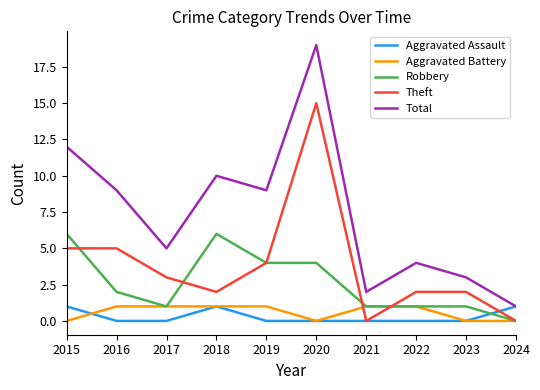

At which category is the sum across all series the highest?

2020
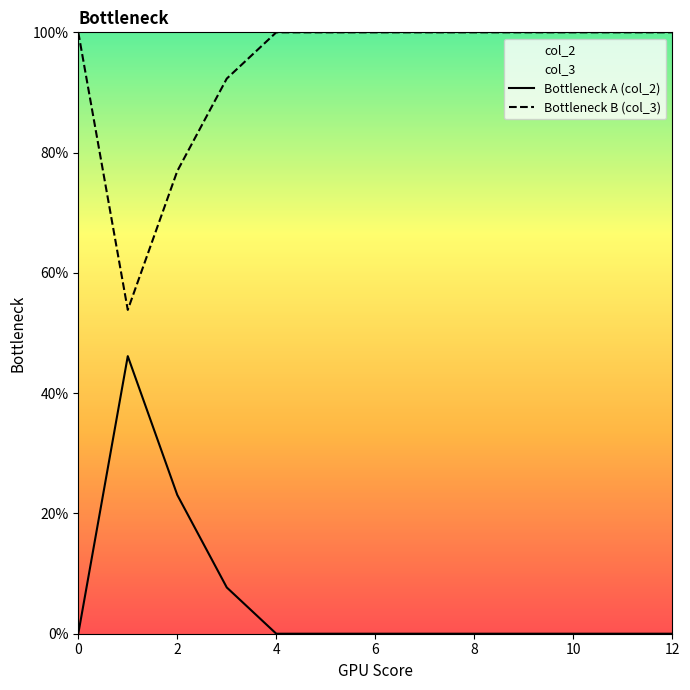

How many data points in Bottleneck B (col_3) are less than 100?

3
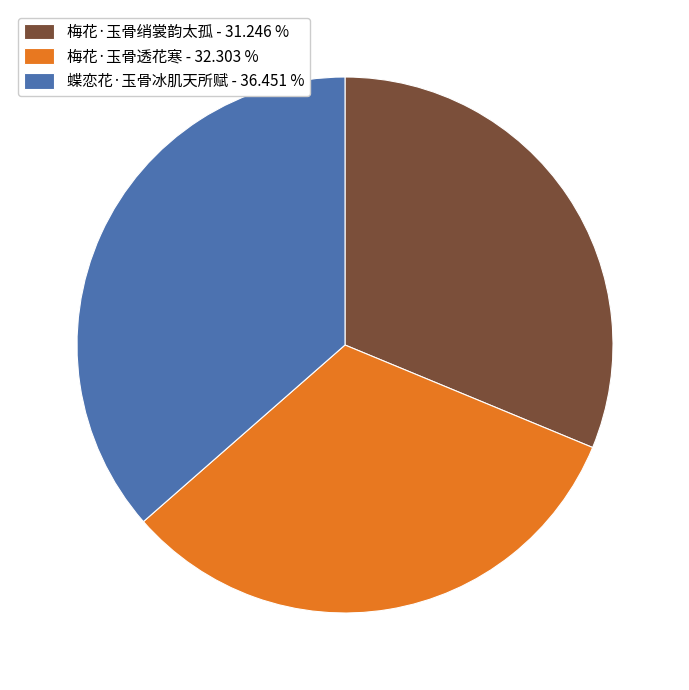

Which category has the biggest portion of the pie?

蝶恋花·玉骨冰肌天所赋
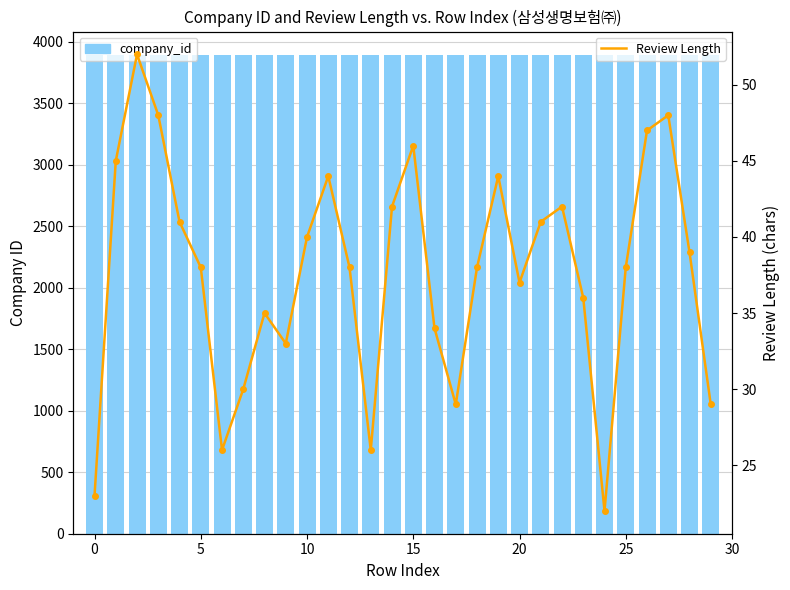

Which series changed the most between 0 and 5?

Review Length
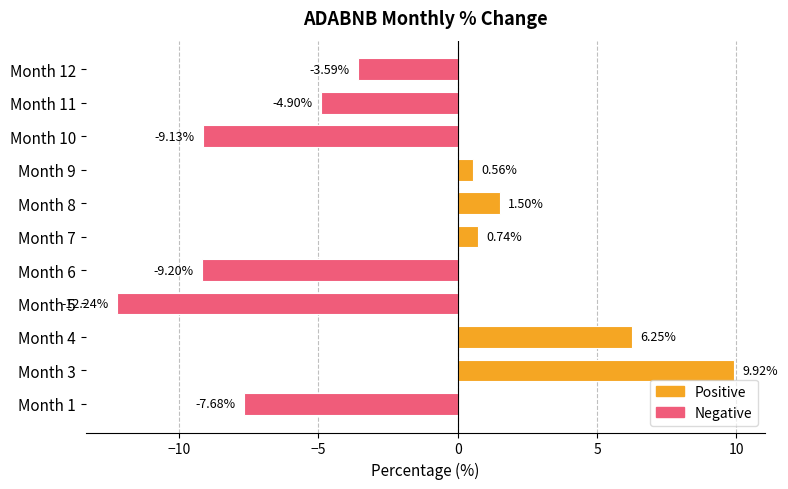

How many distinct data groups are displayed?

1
——————————
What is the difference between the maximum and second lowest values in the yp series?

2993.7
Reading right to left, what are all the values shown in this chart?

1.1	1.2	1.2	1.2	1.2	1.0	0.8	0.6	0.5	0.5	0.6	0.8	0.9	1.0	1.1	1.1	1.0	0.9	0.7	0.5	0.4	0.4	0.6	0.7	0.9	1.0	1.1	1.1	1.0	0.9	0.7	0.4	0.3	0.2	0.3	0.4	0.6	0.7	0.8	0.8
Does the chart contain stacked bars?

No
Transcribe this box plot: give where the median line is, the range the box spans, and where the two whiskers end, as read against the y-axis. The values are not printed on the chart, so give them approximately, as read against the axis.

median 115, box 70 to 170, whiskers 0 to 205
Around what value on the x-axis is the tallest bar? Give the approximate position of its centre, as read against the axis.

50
——————————
Job item:
Please pick out every line in the items above that contains the string "between", and copy each one in full. Case counts, so only lines whose capitalization matches exactly qualify.

Exercise answer:
Which series changed the most between 0 and 5?
What is the difference between the maximum and second lowest values in the yp series?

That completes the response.